What belongings do you wish for?

The three smaller things I’d been wanting have either arrived or are on their way: a new clip-on watch, brown Birkenstock sandals, and an iTouch (so I can use the instagram app).

And if I really let myself go crazy, with no concern for money or practicality or actual need, I could wish for: real wood book shelves, real wood bedroom dressers, a sectional big enough for two adult humans and two bigger dogs to comfortably lounge on, a black Ibex Shak fullzip jacket to replace the one I lost, a whole long list of books and cds, a white fine tipped Sharpie pen, a smart phone, a light but super fast laptop with lots of storage space, two new cars, a “real” stand up desk, a treadmill and elliptical, a house with an even bigger yard (and bigger kitchen that opened onto a family room, a basement, a two car garage, and an on-suite master bathroom), a custom designed wedding ring, and an entire wardrobe of clothes that fit well and looked good and were comfortable and well made and of good quality.
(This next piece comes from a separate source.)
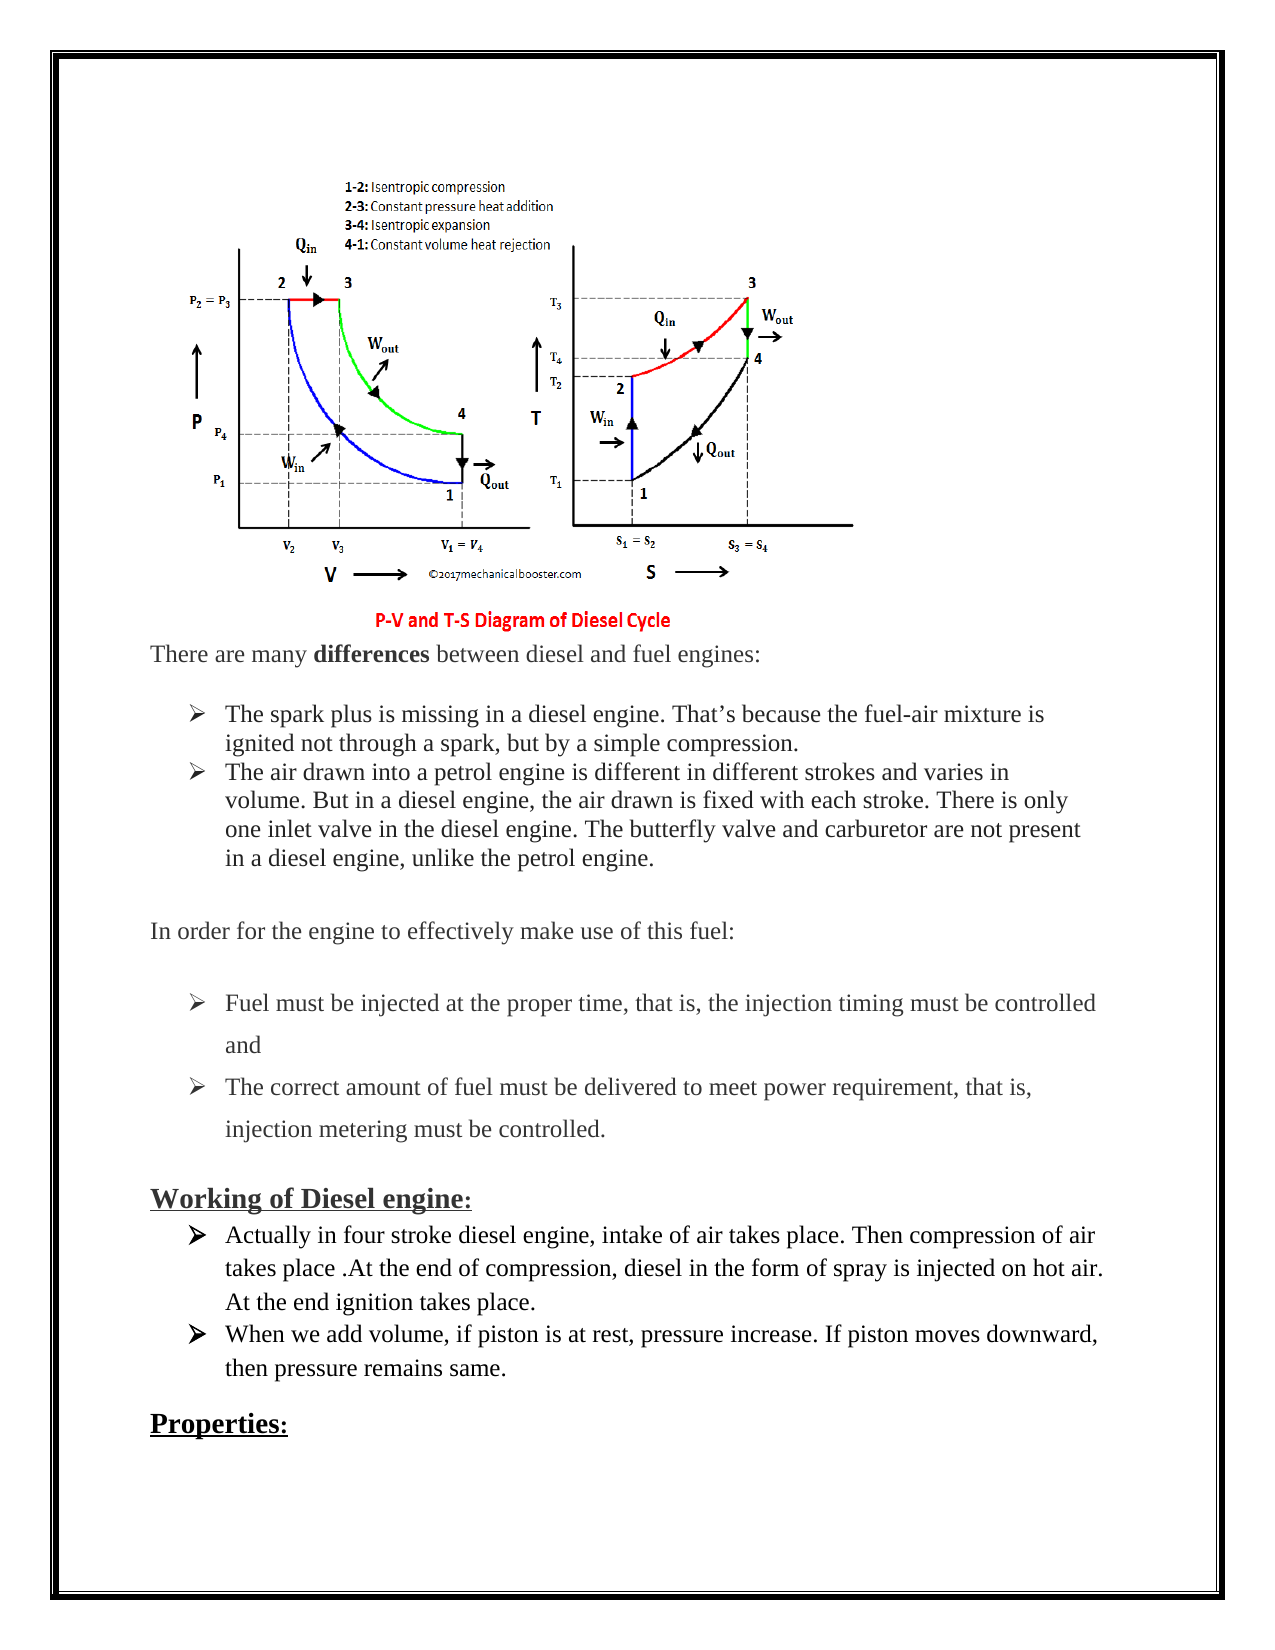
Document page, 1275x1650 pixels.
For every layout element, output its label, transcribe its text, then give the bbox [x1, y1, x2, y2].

But the reality is, I don’t really need or want any of those things. My furniture is fine, new gadgets would be fun for a time but wouldn’t really change my quality of life, I love our little house and enjoy not having a car payment, and the simple band I wear on my ring finger is fine with me because my marriage is custom designed.
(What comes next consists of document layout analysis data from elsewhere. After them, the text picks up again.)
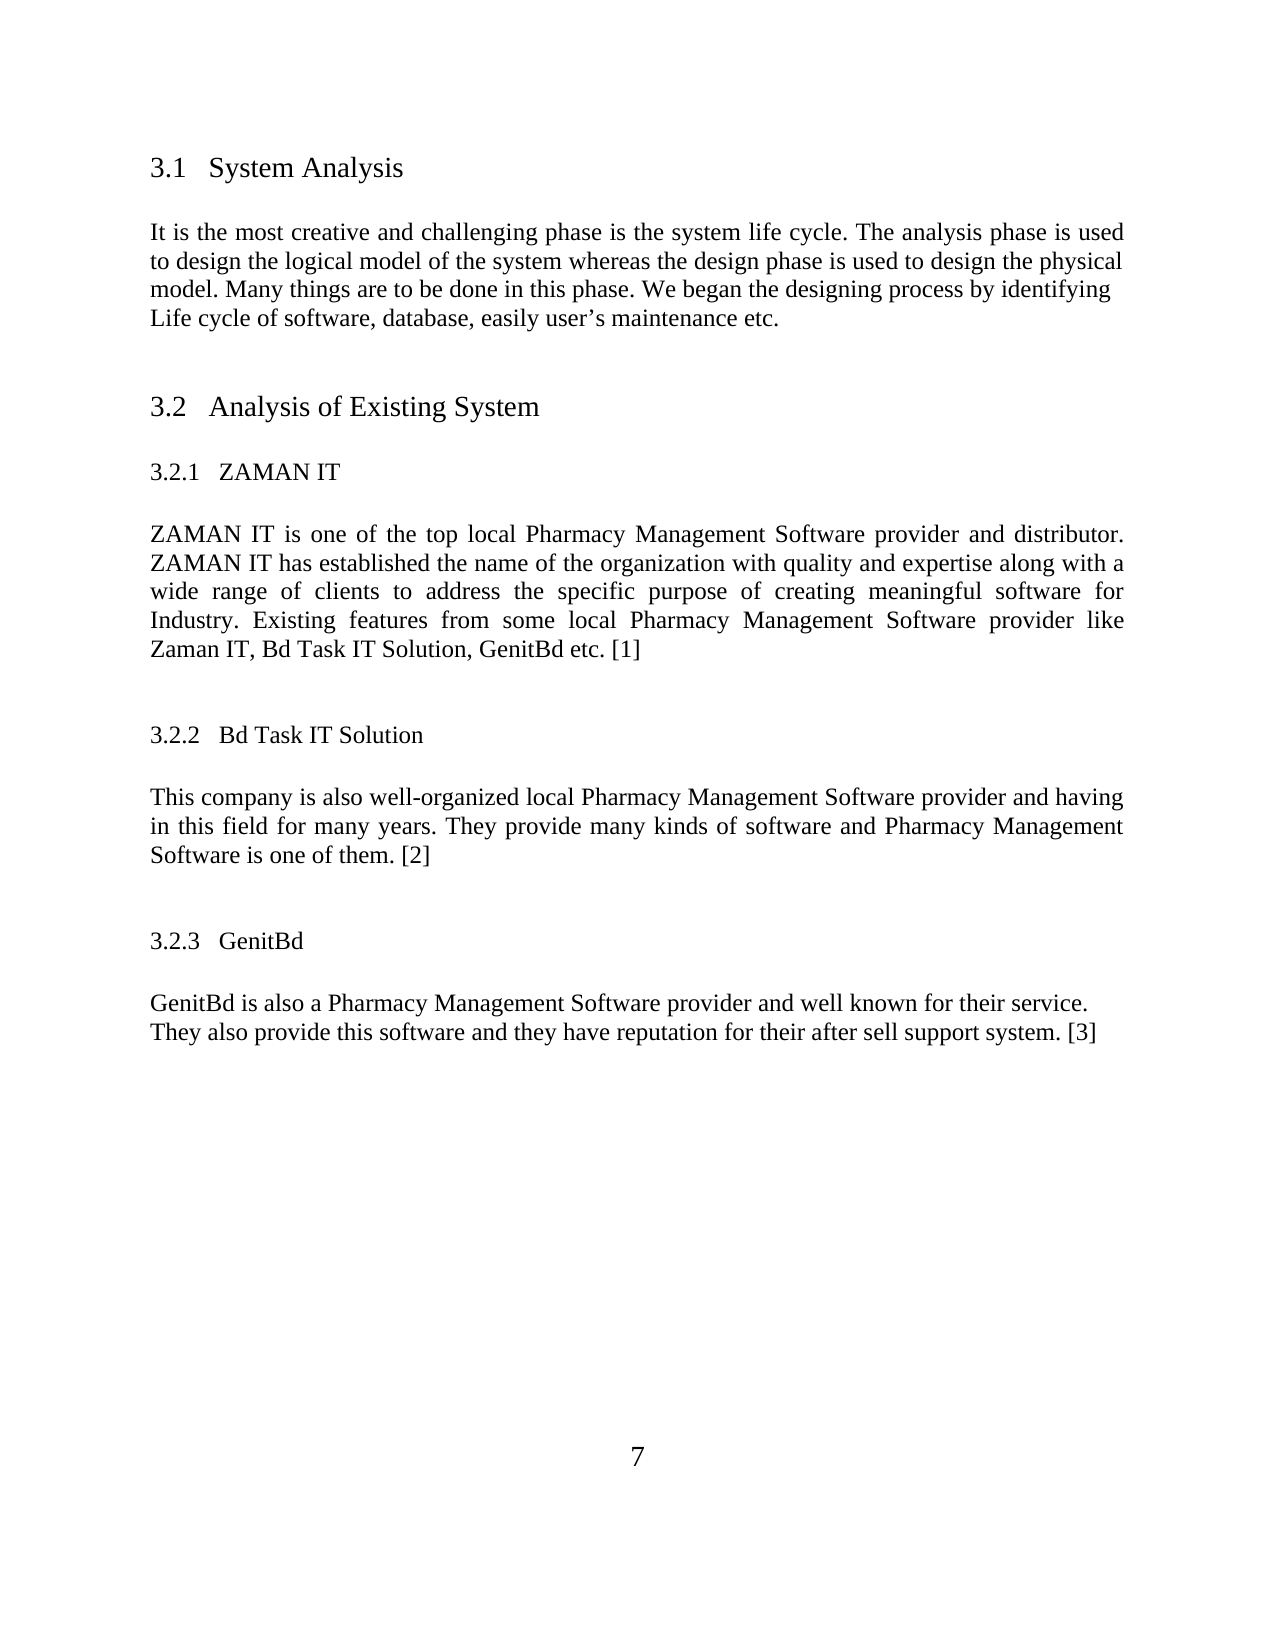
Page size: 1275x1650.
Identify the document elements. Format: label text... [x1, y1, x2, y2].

text Life cycle of software, database, easily user’s maintenance etc. [150, 303, 1125, 332]
text It is the most creative and challenging phase is the system life cycle. The analysis phase is used to design the logical model of the system whereas the design phase is used to design the physical model. Many things are to be done in this phase. We began the designing process by identifying [150, 217, 1125, 303]
text This company is also well-organized local Pharmacy Management Software provider and having in this field for many years. They provide many kinds of software and Pharmacy Management Software is one of them. [2] [150, 782, 1125, 869]
text ZAMAN IT is one of the top local Pharmacy Management Software provider and distributor. ZAMAN IT has established the name of the organization with quality and expertise along with a wide range of clients to address the specific purpose of creating meaningful software for Industry. Existing features from some local Pharmacy Management Software provider like Zaman IT, Bd Task IT Solution, GenitBd etc. [1] [150, 519, 1125, 663]
text 7 [150, 1439, 1125, 1472]
text 3.2.3 GenitBd [150, 926, 1125, 955]
text GenitBd is also a Pharmacy Management Software provider and well known for their service. They also provide this software and they have reputation for their after sell support system. [3] [150, 988, 1125, 1046]
text 3.2 Analysis of Existing System [150, 389, 1125, 423]
text 3.2.1 ZAMAN IT [150, 457, 1125, 485]
text 3.1 System Analysis [150, 150, 1125, 183]
text 3.2.2 Bd Task IT Solution [150, 720, 1125, 749]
There are, however, a few things we probably need, belongings I could wish for: a new dishwasher, a load of top soil and some slate for our landscaping project in the front yard, a new toilet in our back bathroom, (ugh…I am so tired of having to hold the handle down until the bowl is completely empty for the thing to flush with any margin of functionality), and a good running bra.

My problem is that I don’t like shopping. I like looking at thrift, book, or office supply stores, or in a garden center, but most other shopping is too disappointing, too depressing. It robs me of precious time and money, and usually even if I can find something, it’s barely a match, a poor substitute for what I really wanted, and in the end, is only temporarily satisfying.
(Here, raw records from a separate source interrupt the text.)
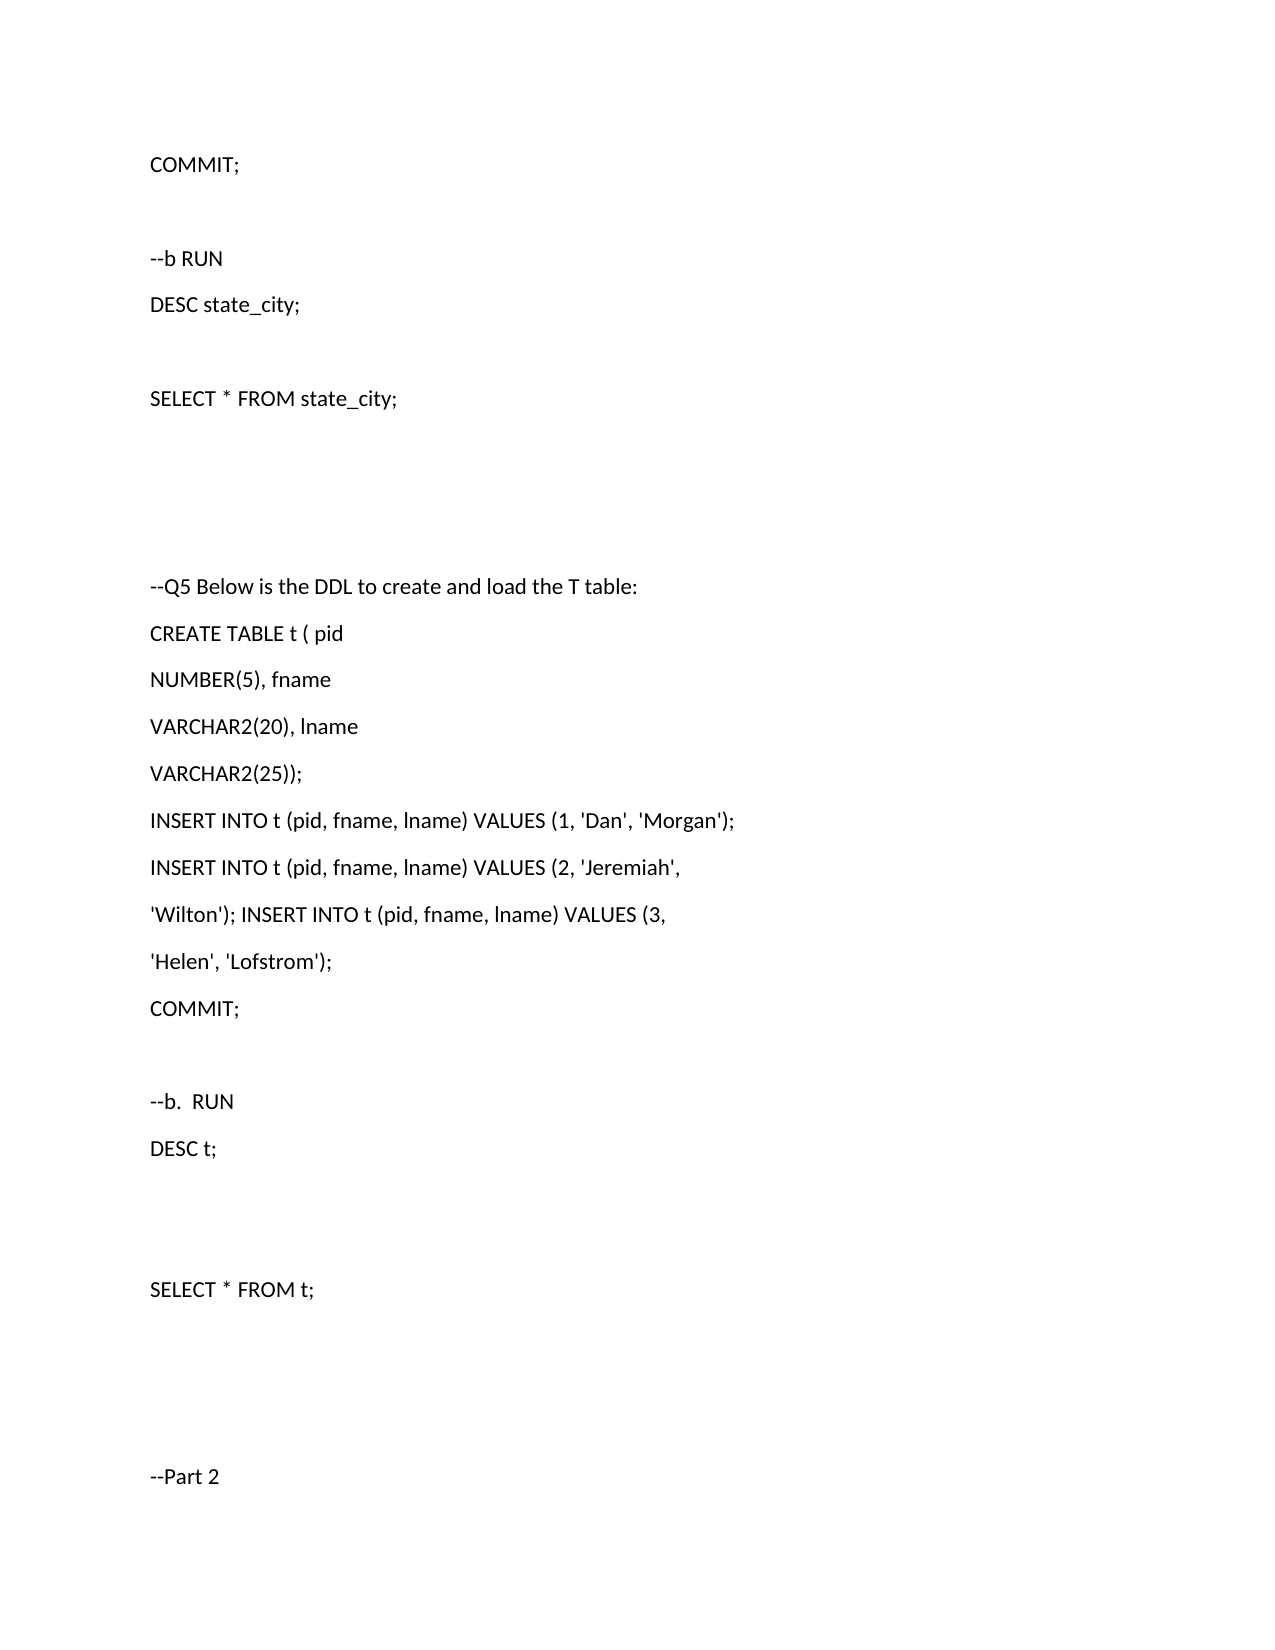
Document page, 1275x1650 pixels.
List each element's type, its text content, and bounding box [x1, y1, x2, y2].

text --Q5 Below is the DDL to create and load the T table: [150, 572, 1125, 600]
text VARCHAR2(25)); [150, 759, 1125, 787]
text COMMIT; [150, 150, 1125, 178]
text COMMIT; [150, 994, 1125, 1022]
text DESC t; [150, 1134, 1125, 1162]
text DESC state_city; [150, 291, 1125, 319]
text --b. RUN [150, 1087, 1125, 1116]
text NUMBER(5), fname [150, 666, 1125, 694]
text 'Wilton'); INSERT INTO t (pid, fname, lname) VALUES (3, [150, 900, 1125, 928]
text --b RUN [150, 244, 1125, 272]
text INSERT INTO t (pid, fname, lname) VALUES (1, 'Dan', 'Morgan'); [150, 806, 1125, 834]
text INSERT INTO t (pid, fname, lname) VALUES (2, 'Jeremiah', [150, 853, 1125, 881]
text SELECT * FROM state_city; [150, 384, 1125, 412]
text --Part 2 [150, 1462, 1125, 1491]
text SELECT * FROM t; [150, 1275, 1125, 1303]
text VARCHAR2(20), lname [150, 712, 1125, 741]
text CREATE TABLE t ( pid [150, 619, 1125, 647]
text 'Helen', 'Lofstrom'); [150, 947, 1125, 975]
I actually wish for fewer belongings. I wish to unstuff, unload, simplify, declutter, live more with less.

What I’ve been thinking about these days are what belongings I’d save from a fire. I can’t help it, can’t escape the fire that’s burning out of control here, only 15 miles from my house. As of this morning, it was only 10% contained, has burned 46,600 acres, 118 structures (18 have been confirmed to be homes), and continues to grow, and while they hope to fully contain it in the near future, they believe they’ll be fighting it until fall. So you see, my mind right now is more on making a frantic mental list of the potential for loss.

I have many things I love and treasure: shelves and shelves of books, my purple sweater with the ruffles, my black Chaco flip-flops and Sanita clogs, multiple cds and movies, my favorite pens and art supplies, various down throw blankets, special coffee mugs, my favorite spoons, my computer, the teak Buddha that sits on my shrine, my Tibetan Mountain seat meditation cushion, my shell and rock collections, my stuffed monkeys, etc.–but these could all be replaced, repurchased, refound.

There are things however that are precious to me, that could never be replaced. They would be forever lost to me if they burned. My journals, old pictures that haven’t been scanned, love letters from Eric, my grandpa’s fedora, an afghan my grandmother knit, so many quilts my aunt made, the khata scarf that hangs over my shrine, Obi’s ashes and collar, the antique Asian panels by our bed, my baby blanket, letters and cards and pictures from loved ones, drawings and art projects my nieces made when they were younger, a vase and bowl that belonged to my great-grandma, and ice cream bowls we used at my grandma’s house when we were kids.

And yet, in the end, no thing truly belongs to us and everything will eventually be lost. I can’t quite explain it, but to me this is a kind of good news. It’s one brutally true thing about life, something we can count on–eventually, all will be lost. Throughout this changing and shifting, coming together and falling apart, there is belonging, there is love, and there is basic goodness, so my truest wish is that we can all experience that love and belonging and basic goodness, that we know it and trust it, and are able to let go of the rest when that time comes.